### Exercise details
Given the material below, return only the lines starting at the line with "(420, 354) none" and ending at the line with "(706, 479) none -> [804,674,826,694] 的", exactly as they appear.
Data provided Block Start
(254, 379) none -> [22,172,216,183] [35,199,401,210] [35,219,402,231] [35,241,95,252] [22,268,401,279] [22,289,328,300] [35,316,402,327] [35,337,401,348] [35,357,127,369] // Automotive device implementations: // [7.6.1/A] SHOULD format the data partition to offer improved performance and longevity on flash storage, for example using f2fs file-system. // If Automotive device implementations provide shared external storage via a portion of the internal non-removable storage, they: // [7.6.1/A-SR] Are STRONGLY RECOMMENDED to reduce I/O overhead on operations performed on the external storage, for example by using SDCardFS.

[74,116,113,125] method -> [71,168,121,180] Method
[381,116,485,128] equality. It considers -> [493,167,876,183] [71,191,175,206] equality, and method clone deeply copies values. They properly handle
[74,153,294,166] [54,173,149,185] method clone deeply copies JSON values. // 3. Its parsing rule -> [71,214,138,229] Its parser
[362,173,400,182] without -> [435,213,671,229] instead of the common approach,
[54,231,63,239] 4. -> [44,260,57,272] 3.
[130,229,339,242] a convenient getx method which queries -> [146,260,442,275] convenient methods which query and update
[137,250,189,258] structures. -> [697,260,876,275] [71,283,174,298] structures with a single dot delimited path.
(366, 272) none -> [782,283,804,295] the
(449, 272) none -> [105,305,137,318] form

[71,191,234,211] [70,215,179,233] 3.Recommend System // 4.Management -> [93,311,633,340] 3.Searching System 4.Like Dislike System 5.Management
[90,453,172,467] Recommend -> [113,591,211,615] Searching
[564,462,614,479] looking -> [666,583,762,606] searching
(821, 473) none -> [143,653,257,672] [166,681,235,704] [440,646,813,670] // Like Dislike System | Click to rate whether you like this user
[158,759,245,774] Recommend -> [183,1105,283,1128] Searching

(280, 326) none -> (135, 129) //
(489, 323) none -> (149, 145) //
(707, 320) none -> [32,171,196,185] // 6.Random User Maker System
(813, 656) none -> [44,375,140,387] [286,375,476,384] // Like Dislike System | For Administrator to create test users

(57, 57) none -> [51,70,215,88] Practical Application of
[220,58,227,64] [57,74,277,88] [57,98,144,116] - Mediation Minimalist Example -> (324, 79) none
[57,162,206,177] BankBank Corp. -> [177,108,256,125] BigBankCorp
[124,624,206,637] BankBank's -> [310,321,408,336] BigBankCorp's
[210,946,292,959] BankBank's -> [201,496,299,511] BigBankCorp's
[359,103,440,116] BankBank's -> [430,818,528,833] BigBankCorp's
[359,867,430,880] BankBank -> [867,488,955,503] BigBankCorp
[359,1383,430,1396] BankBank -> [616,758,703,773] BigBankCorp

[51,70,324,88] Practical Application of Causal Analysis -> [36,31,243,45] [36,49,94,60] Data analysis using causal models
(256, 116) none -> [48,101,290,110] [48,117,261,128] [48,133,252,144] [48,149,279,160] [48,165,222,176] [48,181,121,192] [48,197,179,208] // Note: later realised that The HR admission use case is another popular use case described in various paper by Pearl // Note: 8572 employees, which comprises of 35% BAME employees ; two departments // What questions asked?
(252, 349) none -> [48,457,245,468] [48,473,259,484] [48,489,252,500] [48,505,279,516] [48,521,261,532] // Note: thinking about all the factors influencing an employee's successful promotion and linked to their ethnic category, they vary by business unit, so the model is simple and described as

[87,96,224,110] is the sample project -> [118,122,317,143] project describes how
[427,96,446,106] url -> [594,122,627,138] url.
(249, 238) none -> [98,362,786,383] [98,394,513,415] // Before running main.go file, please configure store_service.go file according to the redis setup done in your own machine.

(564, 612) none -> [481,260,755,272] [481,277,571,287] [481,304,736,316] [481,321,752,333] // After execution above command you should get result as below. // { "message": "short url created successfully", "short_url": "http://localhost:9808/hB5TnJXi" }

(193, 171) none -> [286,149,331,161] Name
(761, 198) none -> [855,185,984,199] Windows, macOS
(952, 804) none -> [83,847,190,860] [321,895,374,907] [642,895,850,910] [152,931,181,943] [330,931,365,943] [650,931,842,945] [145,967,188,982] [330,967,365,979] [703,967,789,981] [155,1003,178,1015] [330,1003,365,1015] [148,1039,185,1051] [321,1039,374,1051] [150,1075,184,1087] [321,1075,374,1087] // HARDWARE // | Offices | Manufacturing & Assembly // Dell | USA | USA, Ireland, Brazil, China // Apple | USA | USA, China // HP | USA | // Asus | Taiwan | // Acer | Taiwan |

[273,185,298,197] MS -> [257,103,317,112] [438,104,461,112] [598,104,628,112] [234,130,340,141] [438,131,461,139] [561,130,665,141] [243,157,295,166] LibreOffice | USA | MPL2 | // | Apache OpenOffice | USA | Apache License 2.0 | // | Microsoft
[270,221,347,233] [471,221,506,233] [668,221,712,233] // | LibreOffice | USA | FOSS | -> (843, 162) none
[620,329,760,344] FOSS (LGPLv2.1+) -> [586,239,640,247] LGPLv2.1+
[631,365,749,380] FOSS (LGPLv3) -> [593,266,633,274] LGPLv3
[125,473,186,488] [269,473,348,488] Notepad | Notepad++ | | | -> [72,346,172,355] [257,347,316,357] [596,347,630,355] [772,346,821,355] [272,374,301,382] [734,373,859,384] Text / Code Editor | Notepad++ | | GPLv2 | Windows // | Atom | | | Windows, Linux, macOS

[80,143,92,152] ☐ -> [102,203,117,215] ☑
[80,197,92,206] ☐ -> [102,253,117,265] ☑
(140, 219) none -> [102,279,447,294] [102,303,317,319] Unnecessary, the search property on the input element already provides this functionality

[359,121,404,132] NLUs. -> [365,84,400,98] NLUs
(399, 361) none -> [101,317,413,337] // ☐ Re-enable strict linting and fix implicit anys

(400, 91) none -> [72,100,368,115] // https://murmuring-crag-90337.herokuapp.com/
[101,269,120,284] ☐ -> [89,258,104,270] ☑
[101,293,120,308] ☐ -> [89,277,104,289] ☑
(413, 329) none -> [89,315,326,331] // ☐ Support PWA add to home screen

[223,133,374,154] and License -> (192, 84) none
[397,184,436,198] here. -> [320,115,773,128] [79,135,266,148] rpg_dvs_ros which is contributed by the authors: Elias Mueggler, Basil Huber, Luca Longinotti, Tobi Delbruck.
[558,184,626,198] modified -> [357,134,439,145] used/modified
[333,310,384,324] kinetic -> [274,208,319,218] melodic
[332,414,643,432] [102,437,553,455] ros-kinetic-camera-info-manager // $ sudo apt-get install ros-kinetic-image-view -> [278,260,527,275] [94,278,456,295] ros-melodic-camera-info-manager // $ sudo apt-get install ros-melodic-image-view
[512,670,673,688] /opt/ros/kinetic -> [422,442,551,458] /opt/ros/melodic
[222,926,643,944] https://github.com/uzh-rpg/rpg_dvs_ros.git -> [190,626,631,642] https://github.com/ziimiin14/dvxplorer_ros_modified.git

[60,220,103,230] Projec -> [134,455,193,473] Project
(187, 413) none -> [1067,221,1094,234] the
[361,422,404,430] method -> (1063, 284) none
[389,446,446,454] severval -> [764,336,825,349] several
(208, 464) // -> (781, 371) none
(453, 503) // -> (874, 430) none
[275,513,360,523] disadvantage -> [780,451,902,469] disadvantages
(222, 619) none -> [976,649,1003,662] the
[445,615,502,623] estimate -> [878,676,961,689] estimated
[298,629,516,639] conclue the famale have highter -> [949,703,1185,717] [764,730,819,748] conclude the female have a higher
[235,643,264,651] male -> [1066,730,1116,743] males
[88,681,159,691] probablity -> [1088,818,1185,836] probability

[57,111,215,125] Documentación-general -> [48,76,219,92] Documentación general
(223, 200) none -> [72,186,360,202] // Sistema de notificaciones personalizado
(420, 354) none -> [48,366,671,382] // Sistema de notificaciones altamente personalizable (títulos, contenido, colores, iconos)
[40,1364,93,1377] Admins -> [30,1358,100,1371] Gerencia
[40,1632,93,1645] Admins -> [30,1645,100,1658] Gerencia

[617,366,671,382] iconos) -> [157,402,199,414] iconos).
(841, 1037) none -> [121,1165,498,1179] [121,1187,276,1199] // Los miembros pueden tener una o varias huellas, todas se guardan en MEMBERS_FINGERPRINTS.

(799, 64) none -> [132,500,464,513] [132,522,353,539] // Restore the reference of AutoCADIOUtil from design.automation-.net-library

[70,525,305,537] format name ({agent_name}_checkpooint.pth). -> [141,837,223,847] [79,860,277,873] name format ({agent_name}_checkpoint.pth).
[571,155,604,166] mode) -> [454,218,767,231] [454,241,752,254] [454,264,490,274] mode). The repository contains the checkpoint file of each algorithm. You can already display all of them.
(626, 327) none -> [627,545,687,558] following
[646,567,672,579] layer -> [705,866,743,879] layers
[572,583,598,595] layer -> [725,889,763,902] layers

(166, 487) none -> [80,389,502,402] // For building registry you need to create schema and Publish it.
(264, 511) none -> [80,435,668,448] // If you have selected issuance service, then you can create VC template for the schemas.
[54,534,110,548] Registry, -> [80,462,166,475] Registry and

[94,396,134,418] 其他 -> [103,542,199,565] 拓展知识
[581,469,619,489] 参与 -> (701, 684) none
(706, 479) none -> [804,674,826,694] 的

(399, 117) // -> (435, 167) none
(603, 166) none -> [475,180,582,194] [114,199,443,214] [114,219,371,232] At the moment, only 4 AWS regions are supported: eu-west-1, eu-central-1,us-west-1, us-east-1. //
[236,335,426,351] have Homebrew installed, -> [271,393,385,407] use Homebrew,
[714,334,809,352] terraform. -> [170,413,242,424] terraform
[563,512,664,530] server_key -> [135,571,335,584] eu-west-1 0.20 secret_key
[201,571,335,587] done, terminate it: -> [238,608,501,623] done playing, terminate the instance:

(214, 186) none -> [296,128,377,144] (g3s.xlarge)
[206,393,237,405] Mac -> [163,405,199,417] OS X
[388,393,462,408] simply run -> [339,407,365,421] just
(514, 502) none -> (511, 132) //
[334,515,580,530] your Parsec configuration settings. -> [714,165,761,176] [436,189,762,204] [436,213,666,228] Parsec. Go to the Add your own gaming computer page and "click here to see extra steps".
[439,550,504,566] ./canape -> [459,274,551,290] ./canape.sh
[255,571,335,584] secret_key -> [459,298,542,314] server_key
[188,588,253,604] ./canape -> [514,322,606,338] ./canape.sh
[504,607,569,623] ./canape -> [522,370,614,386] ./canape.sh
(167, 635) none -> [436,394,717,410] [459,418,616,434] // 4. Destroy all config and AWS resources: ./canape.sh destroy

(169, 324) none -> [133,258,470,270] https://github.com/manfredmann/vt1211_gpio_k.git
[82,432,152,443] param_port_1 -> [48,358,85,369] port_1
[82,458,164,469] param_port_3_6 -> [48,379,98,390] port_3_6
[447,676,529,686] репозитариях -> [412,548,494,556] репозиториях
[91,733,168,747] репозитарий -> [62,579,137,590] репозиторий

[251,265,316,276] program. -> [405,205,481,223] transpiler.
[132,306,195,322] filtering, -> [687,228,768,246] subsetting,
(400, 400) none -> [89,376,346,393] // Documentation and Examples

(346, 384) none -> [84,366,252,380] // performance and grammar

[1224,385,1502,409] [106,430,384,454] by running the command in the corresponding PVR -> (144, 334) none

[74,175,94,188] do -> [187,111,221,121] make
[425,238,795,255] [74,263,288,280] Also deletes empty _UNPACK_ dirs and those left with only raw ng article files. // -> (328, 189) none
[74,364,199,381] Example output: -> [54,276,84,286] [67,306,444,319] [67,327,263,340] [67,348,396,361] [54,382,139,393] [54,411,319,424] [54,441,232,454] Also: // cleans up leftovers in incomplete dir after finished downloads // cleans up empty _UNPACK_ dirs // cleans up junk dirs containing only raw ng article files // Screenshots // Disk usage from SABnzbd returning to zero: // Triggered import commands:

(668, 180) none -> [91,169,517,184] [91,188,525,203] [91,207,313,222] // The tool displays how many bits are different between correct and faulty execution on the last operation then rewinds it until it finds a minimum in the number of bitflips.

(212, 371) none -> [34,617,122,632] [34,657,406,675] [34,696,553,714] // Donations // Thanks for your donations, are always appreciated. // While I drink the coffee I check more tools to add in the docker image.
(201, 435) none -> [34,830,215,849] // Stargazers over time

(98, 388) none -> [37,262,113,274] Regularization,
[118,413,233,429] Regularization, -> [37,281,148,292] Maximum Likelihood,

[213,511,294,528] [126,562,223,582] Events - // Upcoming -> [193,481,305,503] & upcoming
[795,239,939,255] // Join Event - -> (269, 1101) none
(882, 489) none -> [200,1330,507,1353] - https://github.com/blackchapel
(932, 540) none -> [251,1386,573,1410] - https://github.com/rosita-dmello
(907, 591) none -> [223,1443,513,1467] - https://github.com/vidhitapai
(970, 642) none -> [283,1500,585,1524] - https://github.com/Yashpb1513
Data provided Block End
### Solution to this task
(420, 354) none -> [48,366,671,382] // Sistema de notificaciones altamente personalizable (títulos, contenido, colores, iconos)
[40,1364,93,1377] Admins -> [30,1358,100,1371] Gerencia
[40,1632,93,1645] Admins -> [30,1645,100,1658] Gerencia

[617,366,671,382] iconos) -> [157,402,199,414] iconos).
(841, 1037) none -> [121,1165,498,1179] [121,1187,276,1199] // Los miembros pueden tener una o varias huellas, todas se guardan en MEMBERS_FINGERPRINTS.

(799, 64) none -> [132,500,464,513] [132,522,353,539] // Restore the reference of AutoCADIOUtil from design.automation-.net-library

[70,525,305,537] format name ({agent_name}_checkpooint.pth). -> [141,837,223,847] [79,860,277,873] name format ({agent_name}_checkpoint.pth).
[571,155,604,166] mode) -> [454,218,767,231] [454,241,752,254] [454,264,490,274] mode). The repository contains the checkpoint file of each algorithm. You can already display all of them.
(626, 327) none -> [627,545,687,558] following
[646,567,672,579] layer -> [705,866,743,879] layers
[572,583,598,595] layer -> [725,889,763,902] layers

(166, 487) none -> [80,389,502,402] // For building registry you need to create schema and Publish it.
(264, 511) none -> [80,435,668,448] // If you have selected issuance service, then you can create VC template for the schemas.
[54,534,110,548] Registry, -> [80,462,166,475] Registry and

[94,396,134,418] 其他 -> [103,542,199,565] 拓展知识
[581,469,619,489] 参与 -> (701, 684) none
(706, 479) none -> [804,674,826,694] 的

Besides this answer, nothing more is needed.